Gerhard Partel, Vorsitzender der FSG-Polizeigewerkschaft, spricht von einer „prekären Personalsituation“ und warnt davor, den derzeitigen Zustand als Normalität zu akzeptieren: „Die Kolleginnen und Kollegen befinden sich in einem Hamsterrad aus Plandienststunden, Überstunden und ständig steigenden Anforderungen. Laut Partel leisten Polizisten in Vorarlberg 40 bis 50 Überstunden pro Monat. „Das bedeutet, dass jede Beamtin und jeder Beamte pro Jahr zwei zusätzliche Arbeitsmonate leistet. Über eine gesamte Polizeikarriere gerechnet entspricht das acht Jahren zusätzlicher Arbeitszeit.“ Überstunden, sowohl vorgeplant als auch kurzfristig übernommen, unter der Woche als auch, ganz im Speziellen, am Wochenende zählen laut Partel bereits zur Normalität. “Daraus resultierten eine allgemeine Erschöpfung, Einschränkungen im sozialen Umfeld und innerfamiliäre Probleme.” Gefährlich sei, dass die Journaldienst- und Überstundenbelastung bei der Polizei als notwendig hingenommen werde, um ein vernünftiges Einkommen erreichen. Ein weiteres Problem sei, dass Journaldienststunden, die für administrative Aufgaben vorgesehen sind, zunehmend für Einsätze im Außendienst genutzt werden. Dadurch werde der Personalmangel künstlich kaschiert, kritisiert Partel.
Forderungen
Die Gewerkschaften fordern eine Reihe von Maßnahmen, um die Polizei in Vorarlberg attraktiver zu machen.
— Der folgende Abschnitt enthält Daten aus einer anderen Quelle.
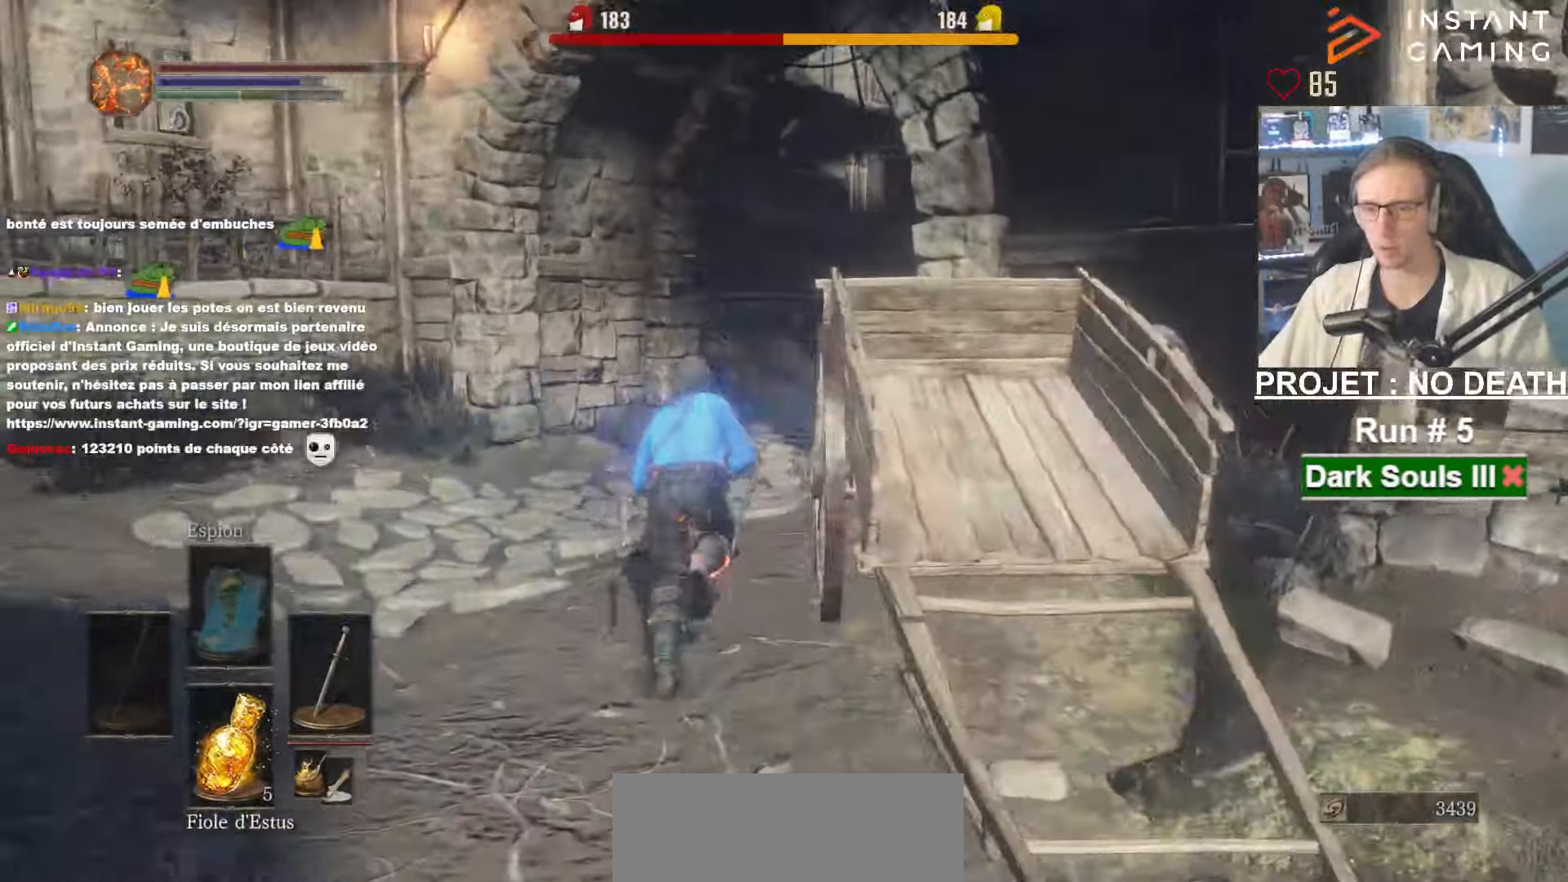
{"keys": ["space", "z"], "mouse": [], "events": []}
Preiß betont, dass es nicht nur darum gehe, neues Personal zu gewinnen, sondern vor allem darum, bestehende Kräfte zu halten. „Die Stundenanzahl muss reduziert werden, sei es durch mehr Personal oder durch Reformen innerhalb der Polizei.“ Finanzielle Nachteile aufgrund von Urlaub oder Krankenständen hält Preiß für „nicht mehr zeitgemäß.“
Auch Partel fordert eine Gehalts- und Dienstrechtsreform, gleichzeitig müsse der Polizeiberuf attraktiver gestaltet werden, anstatt weitere „Leuchtturmprojekte auf Kosten der Basisdienststellen umzusetzen.“ Für die Schließung der Personallücke müsste jedenfalls ein Vielfaches an jungen Polizisten ausgebildet werden, sagt Partel.